One education tool that may be useful is cash flow forecasting software. This provides a visual income profile for the duration of an employee’s career and can enable women to pinpoint when they may struggle financially and if they need to save more for retirement. This software also enables career breaks to be factored in, so individuals can clearly see how this will influence their financial future, says Laverty.

The role of the employer
The employer is pivotal in providing pensions education to employees; Aon’s 2016 research found that, when asked about their approach to pensions savings, 43% of respondents said they will do whatever their employer puts in place. Meanwhile Close Brothers Asset Management and the PLSA’s research revealed that 58% of employees trust what their employer says about their workplace pensionshare plans and other savings tools.

An employer is often viewed as a trusted source to point employees in the right direction. “We need to make more of the workplace,” says Stewart. “The workplace is a key area for women to go out and find information. That’s an effective delivery method because [employees] trust their employer; they trust the employer’s making the right decisions for them.”

Employers can play a crucial role in making pensions information accessible and visible for all employees, for example, with the use of an on-site pensions bus on a delegated pensions awareness day. “That’s the kind of really accessible, hands-on, very visible [education] that I think is needed for pensions, particularly for females, because they are time-poor and something that’s very easy and close to hand is a good thing,” says Stewart.

Other ways employers can make pensions information accessible to employees include using online modellers to help staff explore their decision-making choices, as well as providing easily accessible face-to-face support through channels such as Skype or via web chats. Employers could also offer routes to enable employees to meet with independent financial advisors (IFAs), adds Whitney.

If employers do not have their own financial wellbeing provision for staff, then they should signpost information to female employees, such as free government services or financial check lists.

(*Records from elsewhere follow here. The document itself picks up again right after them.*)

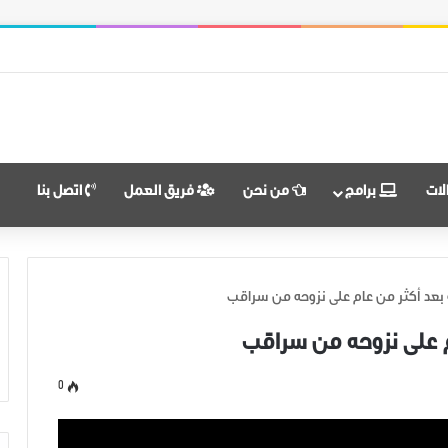
النضال ووحدة الهدف
لات
برامج
من نحن
فريق العمل
اتصل بنا
ه بعد أكثر من عام على نزوحه من سراقب
ام على نزوحه من سراقب
0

Effectively communicating to female employees
As research highlights women’s reduced financial confidence compared to men, many female employees may want to make their financial decisions away from the workplace along with family member who could also be impacted by the decision-making process. Employers should bear this in mind when communicating pensions information, adds Whitney. “How [employers] communicate needs to allow people to go to that trusted friend or family member to take the information to them, as well as [the employee receiving the information] themselves, explains Whitney. “I think that socialisation of their decision is even more important for women.”

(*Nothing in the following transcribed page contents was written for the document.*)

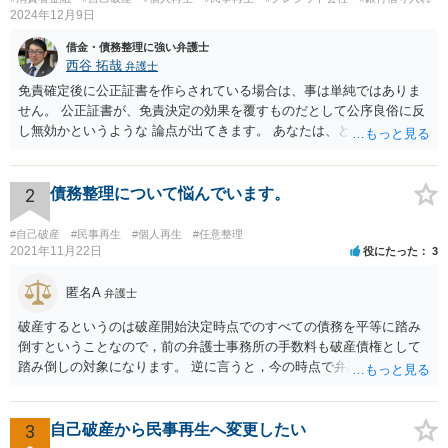
2024年12月9日
借金・債務整理に強い弁護士
西谷 拓哉
弁護士
免責確定後に公正証書を作らされている場合は、事は単純ではありま
せん。 公正証書が、免責決定の効果を覆すものだとして公序良俗に反
し無効かというような 論点が出てきます。 あなたは、どこかできちん
と一度、法律相談や、前回の弁護士の事件処理について相談する機会
を設けてもらう必要が高いと思います。 ネットで広告を出しているよ
うな法律事務所だと、またまずい処理をする法律事務所に相談してし
2
債務整理について悩んでいます。
まう恐れがあるので まずは、下記のURLを参考に、弁護士会が設置・
開催している、債務整理等の相談を受けて今回の一連の流れを踏まえ
#自己破産
#民事再生
#個人再生
#任意整理
て相談されることをお勧め致します。 https://www.horitsu-sodan.jp/so
2021年11月22日
役にたった
3
udan/syakkin.html
匿名A
弁護士
破産するというのは破産開始決定時点でのすべての債務を平等に踏み
倒すということなので，前の弁護士事務所の手数料も破産債権として
踏み倒しの対象になります。 逆に言うと，今の時点で弁護士手数料を
払うと「偏頗弁済（不公平な弁済）」として破産手続きの中で問題に
なるので，方針が決まるまでは支払わない方がいいでしょう。 費用は
法テラスを利用できるなら分割払いができるはずですが，収入や資力
3
自己破産から民事再生へ変更したい
が一定以上だと利用できません。 また，破産にあたって破産管財人と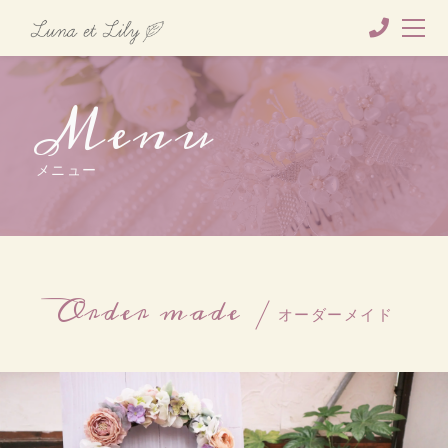
Menu
メニュー
Order made
オーダーメイド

Although a mix of face-to-face, digital and paper-based channels should be used to communicate to stafftechnology, in particular, is crucial, says Hill. “It can make education much easier and delivers the message much more clearly because it can do so in a more interactive way,” he says.

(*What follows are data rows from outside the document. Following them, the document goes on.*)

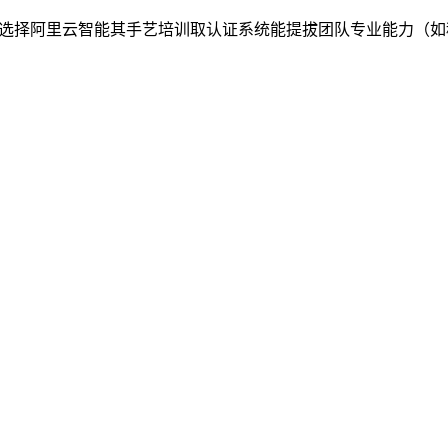
：选择阿里云智能其手艺培训取认证系统能提拔团队专业能力（如科技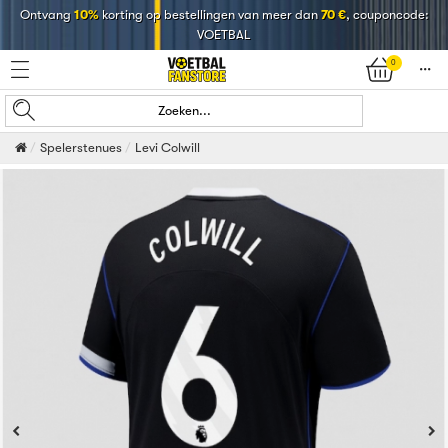
Ontvang
10%
korting op bestellingen van meer dan
70 €
, couponcode:
VOETBAL
0
󰄒
Zoeken...
Spelerstenues
Levi Colwill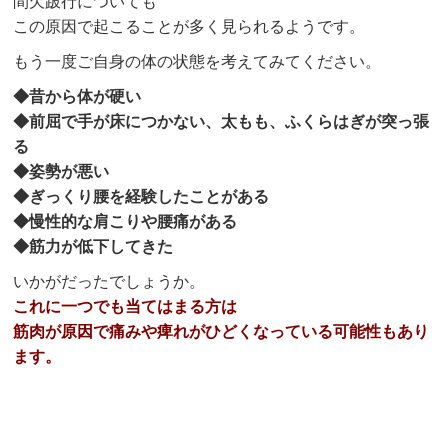
間欠跛行についても
この原因で起こることが多く見られるようです。
もう一度ご自身の体の状態を考えてみてください。
◆昔から体が硬い
◆前屈で手が床につかない、太もも、ふくらはぎが突っ張
る
◆姿勢が悪い
◆ぎっくり腰を経験したことがある
◆慢性的な肩こりや腰痛がある
◆筋力が低下してきた
いかがだったでしょうか。
これに一つでも当てはまる方は
筋肉が原因で痛みや痺れがひどくなっている可能性もあり
ます。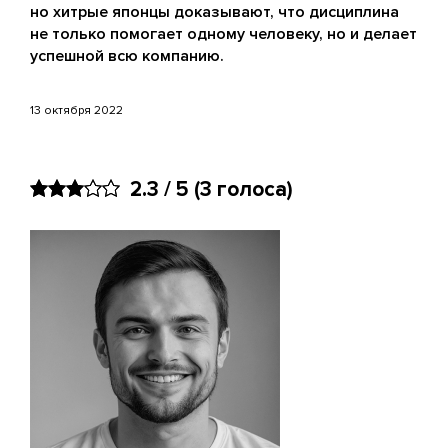
но хитрые японцы доказывают, что дисциплина
не только помогает одному человеку, но и делает
успешной всю компанию.
13 октября 2022
2.3 / 5
(3 голоса)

Social media, especially sites or online forums aimed at working parents, is also an effective way of tailoring information to particular employee groups.

Although each employee will have a different retirement savings journey, women appear to face distinct pensions challenges that are affecting their final pension pots. Employers that offer support via pensions education can have a significant impact in helping their female employees reach their retirement goals. As Stewart says: “The pensions education programme is not just about teaching people to do something; it’s about creating that ongoing interaction so that women feel ownership and they feel empowered to make the right decisions about the pension. That could lead them to thinking about broader savings, just getting them into that habit whereby financial confidence and education is the norm rather than a one-off thing that they do every now and then. That’s really important, that consistency and that continual engagement.